### What to produce
Restate the listing exactly and in full.

### Listed records

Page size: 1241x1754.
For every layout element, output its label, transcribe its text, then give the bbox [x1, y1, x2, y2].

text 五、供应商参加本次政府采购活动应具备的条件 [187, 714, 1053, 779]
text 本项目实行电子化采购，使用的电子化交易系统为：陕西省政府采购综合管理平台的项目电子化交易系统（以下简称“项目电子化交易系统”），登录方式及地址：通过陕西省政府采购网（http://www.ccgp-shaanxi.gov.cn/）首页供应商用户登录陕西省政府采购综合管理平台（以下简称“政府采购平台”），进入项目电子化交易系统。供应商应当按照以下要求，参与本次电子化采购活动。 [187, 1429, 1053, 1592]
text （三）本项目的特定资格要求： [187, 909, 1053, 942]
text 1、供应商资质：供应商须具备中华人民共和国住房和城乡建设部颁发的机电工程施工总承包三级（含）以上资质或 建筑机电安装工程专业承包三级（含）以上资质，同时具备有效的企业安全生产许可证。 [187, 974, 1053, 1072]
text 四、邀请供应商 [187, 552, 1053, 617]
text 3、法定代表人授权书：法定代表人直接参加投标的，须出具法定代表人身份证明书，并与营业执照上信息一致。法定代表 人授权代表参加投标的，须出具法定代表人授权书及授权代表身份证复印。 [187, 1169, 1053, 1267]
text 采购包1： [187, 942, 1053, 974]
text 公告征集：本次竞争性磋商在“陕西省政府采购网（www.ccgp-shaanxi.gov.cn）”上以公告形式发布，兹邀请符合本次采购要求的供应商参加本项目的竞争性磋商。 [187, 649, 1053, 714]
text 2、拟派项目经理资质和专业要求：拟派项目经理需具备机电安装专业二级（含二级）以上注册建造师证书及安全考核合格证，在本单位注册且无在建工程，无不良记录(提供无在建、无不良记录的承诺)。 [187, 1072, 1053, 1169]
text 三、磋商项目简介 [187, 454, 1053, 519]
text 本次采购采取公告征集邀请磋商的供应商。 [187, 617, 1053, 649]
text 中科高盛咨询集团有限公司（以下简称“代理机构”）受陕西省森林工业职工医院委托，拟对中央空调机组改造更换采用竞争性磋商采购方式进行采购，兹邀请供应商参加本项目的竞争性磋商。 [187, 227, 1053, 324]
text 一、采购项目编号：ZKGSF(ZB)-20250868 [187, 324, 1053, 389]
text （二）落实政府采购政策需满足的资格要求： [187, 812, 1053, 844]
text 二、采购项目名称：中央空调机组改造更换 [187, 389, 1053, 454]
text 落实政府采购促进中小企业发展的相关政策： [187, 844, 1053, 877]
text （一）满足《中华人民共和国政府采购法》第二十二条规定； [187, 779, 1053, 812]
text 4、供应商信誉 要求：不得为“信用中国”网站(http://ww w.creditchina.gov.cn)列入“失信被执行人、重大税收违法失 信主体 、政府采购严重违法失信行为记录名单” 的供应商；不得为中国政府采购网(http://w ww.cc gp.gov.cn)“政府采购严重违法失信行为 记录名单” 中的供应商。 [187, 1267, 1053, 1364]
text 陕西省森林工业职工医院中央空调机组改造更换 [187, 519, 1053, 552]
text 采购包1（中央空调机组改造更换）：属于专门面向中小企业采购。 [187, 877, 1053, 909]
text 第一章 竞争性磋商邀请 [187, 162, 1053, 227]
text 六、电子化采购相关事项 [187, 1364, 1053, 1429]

### Reply to the exercise
Page size: 1241x1754.
For every layout element, output its label, transcribe its text, then give the bbox [x1, y1, x2, y2].

text 五、供应商参加本次政府采购活动应具备的条件 [187, 714, 1053, 779]
text 本项目实行电子化采购，使用的电子化交易系统为：陕西省政府采购综合管理平台的项目电子化交易系统（以下简称“项目电子化交易系统”），登录方式及地址：通过陕西省政府采购网（http://www.ccgp-shaanxi.gov.cn/）首页供应商用户登录陕西省政府采购综合管理平台（以下简称“政府采购平台”），进入项目电子化交易系统。供应商应当按照以下要求，参与本次电子化采购活动。 [187, 1429, 1053, 1592]
text （三）本项目的特定资格要求： [187, 909, 1053, 942]
text 1、供应商资质：供应商须具备中华人民共和国住房和城乡建设部颁发的机电工程施工总承包三级（含）以上资质或 建筑机电安装工程专业承包三级（含）以上资质，同时具备有效的企业安全生产许可证。 [187, 974, 1053, 1072]
text 四、邀请供应商 [187, 552, 1053, 617]
text 3、法定代表人授权书：法定代表人直接参加投标的，须出具法定代表人身份证明书，并与营业执照上信息一致。法定代表 人授权代表参加投标的，须出具法定代表人授权书及授权代表身份证复印。 [187, 1169, 1053, 1267]
text 采购包1： [187, 942, 1053, 974]
text 公告征集：本次竞争性磋商在“陕西省政府采购网（www.ccgp-shaanxi.gov.cn）”上以公告形式发布，兹邀请符合本次采购要求的供应商参加本项目的竞争性磋商。 [187, 649, 1053, 714]
text 2、拟派项目经理资质和专业要求：拟派项目经理需具备机电安装专业二级（含二级）以上注册建造师证书及安全考核合格证，在本单位注册且无在建工程，无不良记录(提供无在建、无不良记录的承诺)。 [187, 1072, 1053, 1169]
text 三、磋商项目简介 [187, 454, 1053, 519]
text 本次采购采取公告征集邀请磋商的供应商。 [187, 617, 1053, 649]
text 中科高盛咨询集团有限公司（以下简称“代理机构”）受陕西省森林工业职工医院委托，拟对中央空调机组改造更换采用竞争性磋商采购方式进行采购，兹邀请供应商参加本项目的竞争性磋商。 [187, 227, 1053, 324]
text 一、采购项目编号：ZKGSF(ZB)-20250868 [187, 324, 1053, 389]
text （二）落实政府采购政策需满足的资格要求： [187, 812, 1053, 844]
text 二、采购项目名称：中央空调机组改造更换 [187, 389, 1053, 454]
text 落实政府采购促进中小企业发展的相关政策： [187, 844, 1053, 877]
text （一）满足《中华人民共和国政府采购法》第二十二条规定； [187, 779, 1053, 812]
text 4、供应商信誉 要求：不得为“信用中国”网站(http://ww w.creditchina.gov.cn)列入“失信被执行人、重大税收违法失 信主体 、政府采购严重违法失信行为记录名单” 的供应商；不得为中国政府采购网(http://w ww.cc gp.gov.cn)“政府采购严重违法失信行为 记录名单” 中的供应商。 [187, 1267, 1053, 1364]
text 陕西省森林工业职工医院中央空调机组改造更换 [187, 519, 1053, 552]
text 采购包1（中央空调机组改造更换）：属于专门面向中小企业采购。 [187, 877, 1053, 909]
text 第一章 竞争性磋商邀请 [187, 162, 1053, 227]
text 六、电子化采购相关事项 [187, 1364, 1053, 1429]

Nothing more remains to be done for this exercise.